Start of TEXT BLOCK
Abstract

The advent of CRISPR, with all its extraordinary potential, has exposed some seams and uncertainties in how U.S. patent law operates extraterritorially. The CRISPR-Cas system can be used to edit the human genome to correct diseases by way of a gRNA that guides a Cas enzyme to a certain DNA sequence location to make a corrective edit. Despite the presumption against extraterritorial patent protection, if an actor exports a component created in the U.S. that, when combined with other components abroad, will infringe a patented invention, the actor can be liable for infringement under 35 U.S.C. § 271(f). By way of an example, consider a patented invention that relates to a Cas9 protein and a DNA-targeting RNA with specific features (gRNA) to produce a modification of the targeted DNA molecule. If a party supplies a library of specific gRNAs for export to be combined with CRISPR-Cas9 in order to practice a patented invention as a whole, there may be 271(f) liability. Notably, the crux of the puzzle rests on the analysis of what a “component” is in such gene editing inventions. Courts could view Cas effector-encoding amino acid sequences, Cas protein domains, Cas effectors themselves, gRNA-encoding nucleotide sequences, exons, or gRNA molecules themselves as components. In this writing, I propose that sequences that encode the Cas effector proteins and the gRNAs be considered components for 271(f) liability purposes.
End of TEXT BLOCK
Start of DATA SUPPLIED
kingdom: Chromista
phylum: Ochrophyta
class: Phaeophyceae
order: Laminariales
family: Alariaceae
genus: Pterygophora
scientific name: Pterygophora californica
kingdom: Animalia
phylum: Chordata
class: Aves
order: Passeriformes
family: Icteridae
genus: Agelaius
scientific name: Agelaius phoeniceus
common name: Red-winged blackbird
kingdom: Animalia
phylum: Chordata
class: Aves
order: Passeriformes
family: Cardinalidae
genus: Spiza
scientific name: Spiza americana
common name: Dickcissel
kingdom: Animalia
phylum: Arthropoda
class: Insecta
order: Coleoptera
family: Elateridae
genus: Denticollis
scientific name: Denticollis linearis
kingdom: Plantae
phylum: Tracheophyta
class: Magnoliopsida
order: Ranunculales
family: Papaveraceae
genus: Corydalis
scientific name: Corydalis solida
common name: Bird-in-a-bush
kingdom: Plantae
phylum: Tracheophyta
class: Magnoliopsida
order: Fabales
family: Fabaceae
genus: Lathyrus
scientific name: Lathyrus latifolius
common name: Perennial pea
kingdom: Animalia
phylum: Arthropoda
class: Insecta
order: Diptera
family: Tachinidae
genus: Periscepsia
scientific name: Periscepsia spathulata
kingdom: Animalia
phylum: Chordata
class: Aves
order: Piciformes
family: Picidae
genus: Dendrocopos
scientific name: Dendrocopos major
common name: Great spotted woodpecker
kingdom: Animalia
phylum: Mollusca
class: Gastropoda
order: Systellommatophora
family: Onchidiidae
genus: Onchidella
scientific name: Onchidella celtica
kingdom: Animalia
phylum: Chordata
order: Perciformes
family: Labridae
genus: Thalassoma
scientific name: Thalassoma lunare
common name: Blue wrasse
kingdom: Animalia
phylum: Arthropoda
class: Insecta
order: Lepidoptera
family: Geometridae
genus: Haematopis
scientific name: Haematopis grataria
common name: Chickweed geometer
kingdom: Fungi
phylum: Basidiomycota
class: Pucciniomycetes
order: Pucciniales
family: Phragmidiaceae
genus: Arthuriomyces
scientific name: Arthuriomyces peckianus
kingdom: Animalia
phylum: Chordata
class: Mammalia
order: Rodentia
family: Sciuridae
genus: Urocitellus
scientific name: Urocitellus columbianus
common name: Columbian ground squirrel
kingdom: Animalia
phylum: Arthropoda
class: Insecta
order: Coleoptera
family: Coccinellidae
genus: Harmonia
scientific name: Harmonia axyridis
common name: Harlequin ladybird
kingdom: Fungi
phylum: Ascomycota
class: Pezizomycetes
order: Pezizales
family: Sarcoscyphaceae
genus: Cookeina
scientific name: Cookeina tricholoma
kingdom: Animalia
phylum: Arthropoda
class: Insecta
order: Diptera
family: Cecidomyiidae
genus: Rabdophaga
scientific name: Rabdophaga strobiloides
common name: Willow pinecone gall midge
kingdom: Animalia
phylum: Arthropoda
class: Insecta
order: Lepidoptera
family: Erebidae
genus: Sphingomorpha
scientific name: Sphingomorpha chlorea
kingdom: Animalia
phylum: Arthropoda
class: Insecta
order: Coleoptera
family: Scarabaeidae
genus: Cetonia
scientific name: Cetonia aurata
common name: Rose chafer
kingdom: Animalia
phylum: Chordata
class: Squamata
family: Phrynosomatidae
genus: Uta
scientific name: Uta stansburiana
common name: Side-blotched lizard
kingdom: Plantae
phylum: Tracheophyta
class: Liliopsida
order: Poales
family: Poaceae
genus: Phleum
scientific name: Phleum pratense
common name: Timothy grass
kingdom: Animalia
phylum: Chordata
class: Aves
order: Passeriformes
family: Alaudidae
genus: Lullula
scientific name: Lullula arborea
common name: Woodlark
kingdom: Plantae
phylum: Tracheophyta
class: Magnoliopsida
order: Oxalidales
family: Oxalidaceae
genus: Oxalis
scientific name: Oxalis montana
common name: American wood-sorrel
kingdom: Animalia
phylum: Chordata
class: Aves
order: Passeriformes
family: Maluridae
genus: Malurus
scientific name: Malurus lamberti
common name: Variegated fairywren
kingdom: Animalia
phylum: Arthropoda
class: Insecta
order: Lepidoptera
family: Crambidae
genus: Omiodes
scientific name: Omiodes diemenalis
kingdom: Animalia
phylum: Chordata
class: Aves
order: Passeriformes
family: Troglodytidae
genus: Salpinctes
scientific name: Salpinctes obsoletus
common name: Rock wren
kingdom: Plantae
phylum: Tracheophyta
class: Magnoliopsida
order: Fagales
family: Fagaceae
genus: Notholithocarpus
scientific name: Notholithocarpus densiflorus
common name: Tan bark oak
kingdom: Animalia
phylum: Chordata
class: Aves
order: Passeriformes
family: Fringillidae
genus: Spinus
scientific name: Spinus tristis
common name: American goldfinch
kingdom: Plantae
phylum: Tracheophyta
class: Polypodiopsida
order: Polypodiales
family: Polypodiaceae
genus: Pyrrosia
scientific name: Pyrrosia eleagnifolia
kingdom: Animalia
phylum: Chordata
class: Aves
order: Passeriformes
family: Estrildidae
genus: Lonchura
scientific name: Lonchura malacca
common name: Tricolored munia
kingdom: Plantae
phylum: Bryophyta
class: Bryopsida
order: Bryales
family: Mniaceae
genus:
End of DATA SUPPLIED
**ASSIGNED TASK 1:** Say whether each statement agrees with the CRISPR patent abstract, answering yes or no and quoting the words from the abstract that decide it. (a) Exporting a component made in the U.S. to be combined abroad into a patented invention can create infringement liability. (b) The author proposes that exons be treated as components. (c) The gRNA guides a Cas enzyme to a location in a DNA sequence.
**ASSIGNED TASK 2:** Please sum up the CRISPR patent abstract in two sentences.
**ASSIGNED TASK 3:** According to the CRISPR patent abstract, under which statute can an actor who exports a U.S.-made component be liable for infringement?
The records have nothing to do with the CRISPR patent abstract.

**FINAL ANSWER 1:**
(a) Yes: "if an actor exports a component created in the U.S. that, when combined with other components abroad, will infringe a patented invention, the actor can be liable for infringement under 35 U.S.C. § 271(f)."
(b) No: "I propose that sequences that encode the Cas effector proteins and the gRNAs be considered components for 271(f) liability purposes."
(c) Yes: "a gRNA that guides a Cas enzyme to a certain DNA sequence location to make a corrective edit."

**FINAL ANSWER 2:** CRISPR has exposed uncertainties in how U.S. patent law applies abroad, because exporting a U.S.-made component that will be combined overseas to infringe a patented invention can create liability under 35 U.S.C. § 271(f). The key question is what counts as a "component" in gene editing inventions, and the author proposes that sequences encoding the Cas effector proteins and the gRNAs be treated as components.

**FINAL ANSWER 3:** 35 U.S.C. § 271(f).